Japan's wheelchair rugby team earned a hard-fought win over France in their opening match at the Tokyo Paralympics, and captain Yukinobu Ike stressed the trust the players have in one another was key in the gutsy victory.
Japan, among the gold medal favorites at the Tokyo Games, trailed France for long periods of the match played at the Yoyogi National Stadium in the capital on Wednesday evening.
"I thought my teammates truly fulfilled their roles, regardless of being on the floor or bench. That brought us the win," said Ike.
"I'm really appreciative Haga caught my last pass and scored after evading a low-pointer (of France)," he said referring to teammate Masayuki Haga's play in Japan's 53-51 win over France, the home team's first competitive game for around 18 months due to coronavirus pandemic.
"The team really fought together and that was the important thing," said head coach Kevin Orr.
While Ike and Orr agreed the win came down to the hard work of every member of the team, Orr leaned heavily on Ike and other core members in crucial moments, including the last minutes.
Orr explained, "That lineup had experience in winning (the world championships)."
Japan won the 2018 world title by beating Australia, delivering a measure of revenge after they were beaten by the Australians in the 2016 Paralympic semifinals in Rio de Janeiro. The Japanese went on to take bronze with a win over Canada in Brazil to claim the nation's first medal in the sport.
The worlds gold was Japan's first major achievement under Orr, an American who took the helm of the team in 2017.
Ike, the 3.0 category player known for his speed and wingspan, was the team's heart and soul in Japan's run to its first-ever worlds gold.
International wheelchair rugby has seven different player classifications from 0.5 to 3.5, with the lower the number, the more severe the level of physical impairment.
Ike's combination with his fellow high-pointer Daisuke Ikezaki is regarded as one of the best in the world, and so it proved in Wednesday night's win.

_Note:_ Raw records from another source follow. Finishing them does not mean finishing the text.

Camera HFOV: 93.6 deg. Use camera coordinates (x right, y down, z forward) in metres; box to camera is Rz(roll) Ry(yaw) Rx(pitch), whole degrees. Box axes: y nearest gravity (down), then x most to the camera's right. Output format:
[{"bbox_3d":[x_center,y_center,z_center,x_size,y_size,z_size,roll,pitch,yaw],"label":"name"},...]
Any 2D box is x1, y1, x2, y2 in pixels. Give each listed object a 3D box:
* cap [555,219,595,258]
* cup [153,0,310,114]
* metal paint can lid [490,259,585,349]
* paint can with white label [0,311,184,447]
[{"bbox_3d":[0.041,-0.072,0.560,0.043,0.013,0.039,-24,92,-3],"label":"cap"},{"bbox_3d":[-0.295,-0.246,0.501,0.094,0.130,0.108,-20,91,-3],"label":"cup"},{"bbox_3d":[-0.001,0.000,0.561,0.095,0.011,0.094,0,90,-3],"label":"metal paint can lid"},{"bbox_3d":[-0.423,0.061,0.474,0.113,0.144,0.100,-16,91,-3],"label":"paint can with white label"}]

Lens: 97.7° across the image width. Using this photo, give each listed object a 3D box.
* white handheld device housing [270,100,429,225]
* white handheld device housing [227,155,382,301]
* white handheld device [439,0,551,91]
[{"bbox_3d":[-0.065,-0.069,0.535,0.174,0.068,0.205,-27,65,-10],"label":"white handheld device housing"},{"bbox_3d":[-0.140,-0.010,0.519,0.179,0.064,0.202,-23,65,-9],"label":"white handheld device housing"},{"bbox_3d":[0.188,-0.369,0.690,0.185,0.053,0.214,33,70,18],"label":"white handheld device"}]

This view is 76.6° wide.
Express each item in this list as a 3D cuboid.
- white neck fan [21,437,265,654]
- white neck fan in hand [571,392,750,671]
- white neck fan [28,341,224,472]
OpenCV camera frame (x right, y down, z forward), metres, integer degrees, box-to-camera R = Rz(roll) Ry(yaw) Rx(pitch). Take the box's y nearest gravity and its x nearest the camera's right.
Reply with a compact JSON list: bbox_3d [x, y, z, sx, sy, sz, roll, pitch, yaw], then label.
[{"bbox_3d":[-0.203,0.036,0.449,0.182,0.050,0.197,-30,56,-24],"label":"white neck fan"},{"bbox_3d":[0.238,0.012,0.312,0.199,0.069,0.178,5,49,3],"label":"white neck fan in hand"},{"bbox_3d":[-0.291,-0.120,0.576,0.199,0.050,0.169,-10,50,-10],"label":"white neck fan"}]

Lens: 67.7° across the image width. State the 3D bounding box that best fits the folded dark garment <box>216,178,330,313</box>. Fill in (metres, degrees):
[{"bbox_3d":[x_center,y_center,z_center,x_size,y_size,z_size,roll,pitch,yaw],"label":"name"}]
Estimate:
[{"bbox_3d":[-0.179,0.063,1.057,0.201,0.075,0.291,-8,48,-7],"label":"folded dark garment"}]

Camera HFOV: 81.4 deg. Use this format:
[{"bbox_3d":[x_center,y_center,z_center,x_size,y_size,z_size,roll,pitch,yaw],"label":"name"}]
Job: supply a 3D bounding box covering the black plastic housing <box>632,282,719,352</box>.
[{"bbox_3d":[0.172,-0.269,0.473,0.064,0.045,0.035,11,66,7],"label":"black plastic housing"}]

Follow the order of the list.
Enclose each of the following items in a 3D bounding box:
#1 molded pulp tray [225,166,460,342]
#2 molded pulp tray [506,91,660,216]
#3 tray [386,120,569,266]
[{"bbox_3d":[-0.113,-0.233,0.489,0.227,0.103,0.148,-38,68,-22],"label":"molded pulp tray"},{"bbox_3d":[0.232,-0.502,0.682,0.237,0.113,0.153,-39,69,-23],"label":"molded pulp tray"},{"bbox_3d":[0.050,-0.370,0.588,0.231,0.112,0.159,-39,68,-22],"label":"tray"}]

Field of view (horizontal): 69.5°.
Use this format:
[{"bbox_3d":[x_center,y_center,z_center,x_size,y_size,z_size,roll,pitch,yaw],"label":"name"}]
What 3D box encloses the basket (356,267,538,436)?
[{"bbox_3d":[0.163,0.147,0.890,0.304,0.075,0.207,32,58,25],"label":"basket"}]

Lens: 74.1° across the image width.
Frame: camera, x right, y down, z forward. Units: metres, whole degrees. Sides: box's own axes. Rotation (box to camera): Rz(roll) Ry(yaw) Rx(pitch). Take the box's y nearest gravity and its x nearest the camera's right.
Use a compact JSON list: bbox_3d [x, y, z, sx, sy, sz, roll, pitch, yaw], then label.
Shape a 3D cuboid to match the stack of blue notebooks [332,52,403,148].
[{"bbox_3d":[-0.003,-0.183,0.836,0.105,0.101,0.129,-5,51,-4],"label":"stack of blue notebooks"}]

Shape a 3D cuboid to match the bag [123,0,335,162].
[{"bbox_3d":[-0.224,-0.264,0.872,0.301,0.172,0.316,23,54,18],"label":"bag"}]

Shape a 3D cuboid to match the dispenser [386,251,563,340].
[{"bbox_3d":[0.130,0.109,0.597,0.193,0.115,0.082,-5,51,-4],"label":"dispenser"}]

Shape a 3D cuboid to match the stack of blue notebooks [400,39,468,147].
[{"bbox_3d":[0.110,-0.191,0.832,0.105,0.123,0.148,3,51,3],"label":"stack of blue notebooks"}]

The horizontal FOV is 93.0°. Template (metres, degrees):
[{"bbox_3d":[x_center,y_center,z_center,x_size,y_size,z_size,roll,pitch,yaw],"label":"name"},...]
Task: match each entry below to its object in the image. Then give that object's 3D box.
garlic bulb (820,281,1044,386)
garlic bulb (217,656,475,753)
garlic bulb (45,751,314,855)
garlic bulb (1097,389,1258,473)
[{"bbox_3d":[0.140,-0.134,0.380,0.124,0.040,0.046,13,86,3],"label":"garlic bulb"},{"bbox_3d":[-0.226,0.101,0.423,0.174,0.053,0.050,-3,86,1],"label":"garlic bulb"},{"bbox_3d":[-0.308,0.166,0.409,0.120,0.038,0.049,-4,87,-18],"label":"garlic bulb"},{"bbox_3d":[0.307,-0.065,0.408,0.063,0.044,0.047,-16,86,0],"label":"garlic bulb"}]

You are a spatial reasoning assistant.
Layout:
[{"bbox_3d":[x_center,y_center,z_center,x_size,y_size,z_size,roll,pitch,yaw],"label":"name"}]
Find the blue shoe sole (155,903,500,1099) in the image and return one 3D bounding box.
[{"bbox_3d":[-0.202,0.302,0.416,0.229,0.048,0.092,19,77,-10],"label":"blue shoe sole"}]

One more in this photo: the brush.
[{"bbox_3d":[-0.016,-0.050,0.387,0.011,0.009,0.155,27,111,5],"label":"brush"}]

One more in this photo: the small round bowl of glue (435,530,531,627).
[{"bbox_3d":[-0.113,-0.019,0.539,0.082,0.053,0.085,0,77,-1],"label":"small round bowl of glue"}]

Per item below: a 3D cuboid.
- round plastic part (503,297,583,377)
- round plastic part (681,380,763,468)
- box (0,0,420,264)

Ike, a native of Kochi, western Japan, had his left leg amputated after he was involved in a traffic accident, in which his left hand was also seriously injured. Three of his friends died.
The 41-year-old took up the sport in 2012 and went to the United States in 2018, playing for the Lakeshore Demolition wheelchair rugby team for about six months.
After the Tokyo Paralympics were delayed for a year due to the pandemic, there were questions about whether the games would be held at all, but Ike was relieved and happy that the team was able to finally get on the court together.
"To all people who have been involved in staging the games, thank you," Ike said.
"I wanted to give my best to people who cannot come to the competition venue but will still root for us."
While Japan is a gold medal favorite, most teams in their pool are very balanced in terms of high pointers and low pointers, according to Ike.
"I believe if I trust my teammates, we can reach our goal," he said.